**ENTRIES SUPPLIED:**
------------------------------------------------
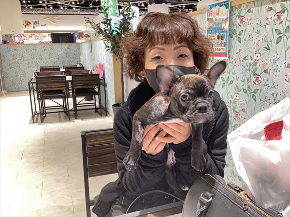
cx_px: 145
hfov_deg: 58.4
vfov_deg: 45.4
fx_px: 260
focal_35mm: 31
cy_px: 108
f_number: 2.4
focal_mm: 3.3
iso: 125
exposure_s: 1/50
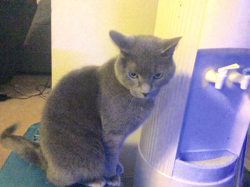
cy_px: 94
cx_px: 125
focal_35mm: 32
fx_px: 231
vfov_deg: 44.1
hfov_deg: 56.9
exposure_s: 1/15
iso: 800
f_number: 2.4
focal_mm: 3.3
------------------------------------------------
**WHAT YOU NEED TO DO:** Set down the records exactly, without the pictures.

**RESULT FOR THIS EXERCISE:**
cx_px: 145
hfov_deg: 58.4
vfov_deg: 45.4
fx_px: 260
focal_35mm: 31
cy_px: 108
f_number: 2.4
focal_mm: 3.3
iso: 125
exposure_s: 1/50
cy_px: 94
cx_px: 125
focal_35mm: 32
fx_px: 231
vfov_deg: 44.1
hfov_deg: 56.9
exposure_s: 1/15
iso: 800
f_number: 2.4
focal_mm: 3.3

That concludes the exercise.